Tensor-Efficient High-Dimensional Q-learning
Junyi Wu, Dan Li
TL;DR
TEQL addresses learning in high-dimensional RL by combining a CP low-rank tensor representation of the Q-function with Error-Uncertainty Guided Exploration (EUGE) and a frequency-based penalty to improve sample efficiency. The method represents $\mathcal{Q}$ as $\mathcal{Q} \approx \sum_{r=1}^R \mathbf{f}_{1,r} \otimes \cdots \otimes \mathbf{f}_{N,r}$, achieving an effective parameter count $d_{\text{eff}} = RN$ and updating via block coordinate descent; exploration incorporates both decomposition error and visitation counts. A theoretical regret bound $\mathbb{E}[\mathrm{Regret}_T] = \tilde{\mathcal{O}}(\sqrt{d_{\text{eff}} T})$ is established under structural assumptions, with the penalty term balancing exploration and exploitation. Empirically, TEQL outperforms original tensor-based methods and deep RL baselines on Pendulum-v1 and CartPole-v1, with ablations confirming the benefits of the frequency penalty and EUGE and sensitivity analyses highlighting the trade-offs with discretization granularity.
Abstract
High-dimensional reinforcement learning faces challenges with complex calculations and low sample efficiency in large state-action spaces. Q-learning algorithms struggle particularly with the curse of dimensionality, where the number of state-action pairs grows exponentially with problem size. While neural network-based approaches like Deep Q-Networks have shown success, recent tensor-based methods using low-rank decomposition offer more parameter-efficient alternatives. Building upon existing tensor-based methods, we propose Tensor-Efficient Q-Learning (TEQL), which enhances low-rank tensor decomposition via improved block coordinate descent on discretized state-action spaces, incorporating novel exploration and regularization mechanisms. The key innovation is an exploration strategy that combines approximation error with visit count-based upper confidence bound to prioritize actions with high uncertainty, avoiding wasteful random exploration.
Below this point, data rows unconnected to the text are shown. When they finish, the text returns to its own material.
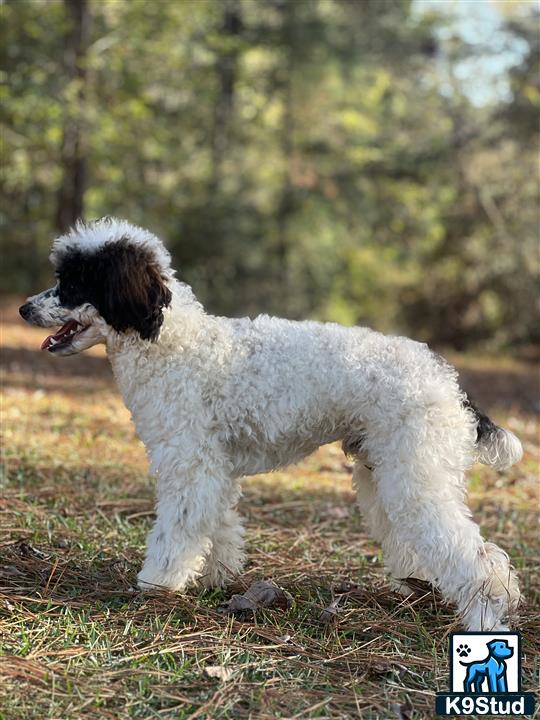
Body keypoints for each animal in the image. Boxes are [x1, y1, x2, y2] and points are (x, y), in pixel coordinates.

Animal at [20, 218, 524, 632]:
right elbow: (215, 526)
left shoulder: (189, 463)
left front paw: (158, 582)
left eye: (75, 281)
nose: (24, 309)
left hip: (415, 474)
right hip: (386, 472)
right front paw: (216, 576)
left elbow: (177, 529)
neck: (171, 342)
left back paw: (483, 616)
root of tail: (447, 379)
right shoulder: (212, 468)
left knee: (478, 558)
Additionally, we incorporate a frequency-based penalty term in the objective function to encourage exploration of less-visited state-action pairs and reduce overfitting to frequently visited regions. Empirical results on classic control tasks demonstrate that TEQL outperforms conventional matrix-based methods and deep RL approaches in both sample efficiency and total rewards, making it suitable for resource-constrained applications, such as space and healthcare where sampling costs are high.